Tom Hanks's natural charisma carries this familiar but rather likeable apocalyptic road movie about a man, his dog, and a robot
There’s something undeniably algorithmic about this sunny apocalyptic sci-fi thriller from director Miguel Sapochnik and co-writers Ivor Powell and Craig Luck, which charts a road trip between a dog, a robot, and Tom Hanks in a world ravished by UV rays. But its familiar programming is also what draws you in. After all, who can resist such an assemblage of tried and tested elements, and with Hanks at the helm?
Finch is set in the not-too-distant future after most of the planet has succumbed to radiation poisoning from a broken Ozone layer. Finch Weinberg (Hanks, with more of a pep in his step than you’d expect for a movie set at humanity’s end) is an inventor facing his own mortality following years of exposure. As his home threatens to be destroyed by an oncoming storm, his only concern is for his dog, Goodyear, so naturally he invents a robot – played by Caleb Landry Jones, and who names himself “Jeff” – to look after the adorable mutt once he’s gone.

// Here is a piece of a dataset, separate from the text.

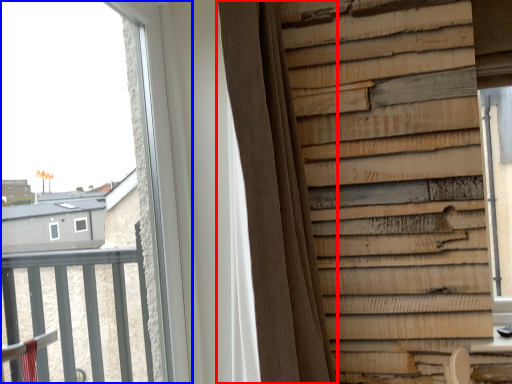
Question: Among these objects, which one is farthest to the camera, curtain (highlighted by a red box) or window (highlighted by a blue box)?

Choices:
 (A) curtain
 (B) window

Answer: (A)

The film, taking the form of a road movie, is sickly sweet and sentimental, complete with repeated shots of a cute dog turning its head at the camera. There are very few new ideas in Finch, which often feels like a throwback to 80s robot movies and is not ashamed to coast on the star power of its leading man, who of course perfected the solo movie before with Cast Away and here reaffirms his position as “America's Dad” – even after America is gone. And Jones is fine at bringing Jeff to life, who starts out as insufferable but whose gradual humanisation eventually wins us over.

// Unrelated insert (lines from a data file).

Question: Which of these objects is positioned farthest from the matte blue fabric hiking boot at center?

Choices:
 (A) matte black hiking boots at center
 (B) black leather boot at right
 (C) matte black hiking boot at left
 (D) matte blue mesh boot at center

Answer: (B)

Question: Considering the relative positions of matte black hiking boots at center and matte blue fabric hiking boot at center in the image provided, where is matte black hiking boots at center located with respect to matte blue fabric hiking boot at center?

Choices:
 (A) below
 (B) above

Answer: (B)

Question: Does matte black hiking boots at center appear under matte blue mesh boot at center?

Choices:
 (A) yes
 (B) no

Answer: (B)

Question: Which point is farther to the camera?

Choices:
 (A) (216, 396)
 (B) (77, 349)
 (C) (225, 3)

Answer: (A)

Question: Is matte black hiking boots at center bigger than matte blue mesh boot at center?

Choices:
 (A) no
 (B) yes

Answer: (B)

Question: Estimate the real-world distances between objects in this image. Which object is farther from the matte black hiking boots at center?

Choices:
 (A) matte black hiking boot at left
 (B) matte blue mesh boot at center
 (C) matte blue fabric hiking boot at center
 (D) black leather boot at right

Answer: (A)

This is certainly the cosiest apocalypse movie in memory, but there is a noticeable lack of tension in the film’s second half when it seems to run out of steam and replay many of the same beats. By design, there are no other humans in the film, though maybe it could have used a couple. Still, there are very few serious end of the world movies quite so breezy: in this lone regard, at least, Finch feels original.